Your objective: Rewrite the lines starting at the one containing "Theft slice percentages?" and ending at the one containing "destination_state", with "spread" replaced by "range" and nothing else changed. Leave the pictures out of your answer.
☆ ☆ ☆ ☆ ☆ ☆ ☆
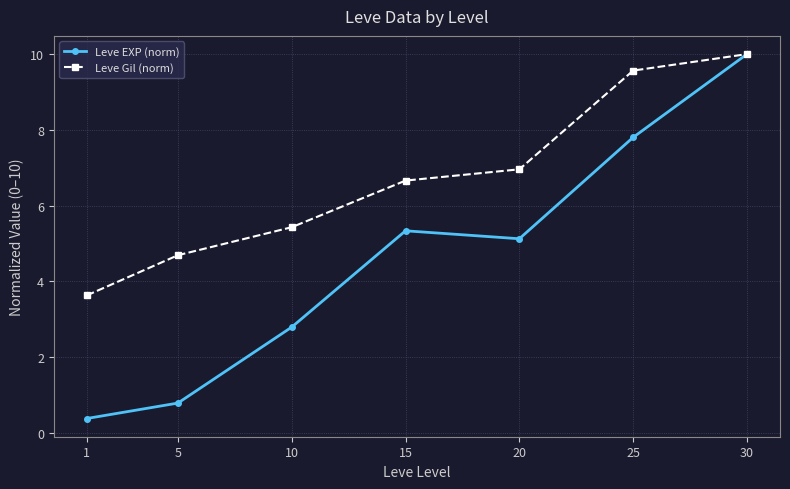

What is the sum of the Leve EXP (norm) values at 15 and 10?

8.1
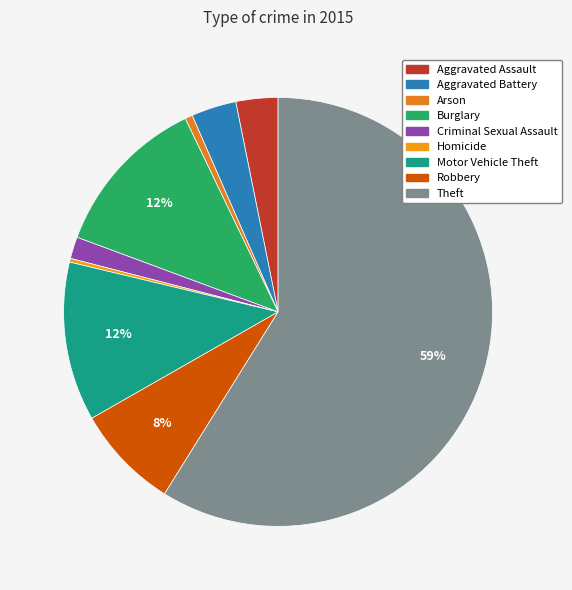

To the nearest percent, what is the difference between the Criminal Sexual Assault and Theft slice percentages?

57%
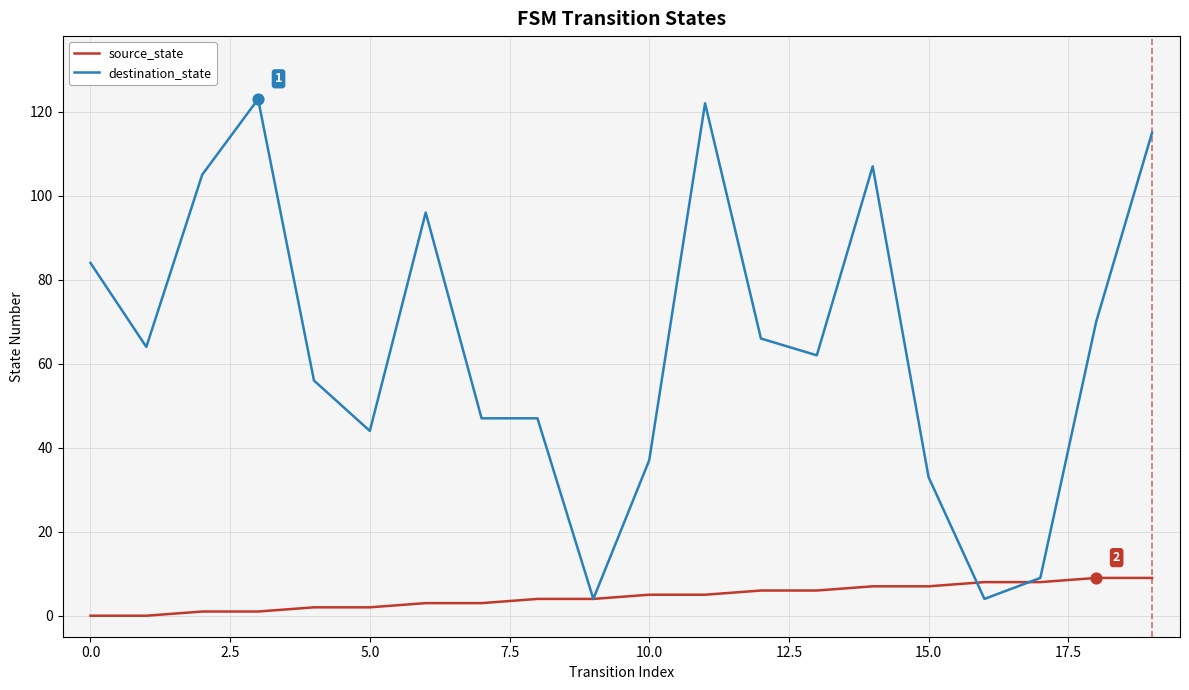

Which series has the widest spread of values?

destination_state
☆ ☆ ☆ ☆ ☆ ☆ ☆
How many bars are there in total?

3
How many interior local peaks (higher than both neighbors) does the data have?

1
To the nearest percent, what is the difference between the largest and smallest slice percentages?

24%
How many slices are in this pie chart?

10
☆ ☆ ☆ ☆ ☆ ☆ ☆
Expected answer:
To the nearest percent, what is the difference between the Criminal Sexual Assault and Theft slice percentages?

57%

Which series has the widest range of values?

destination_state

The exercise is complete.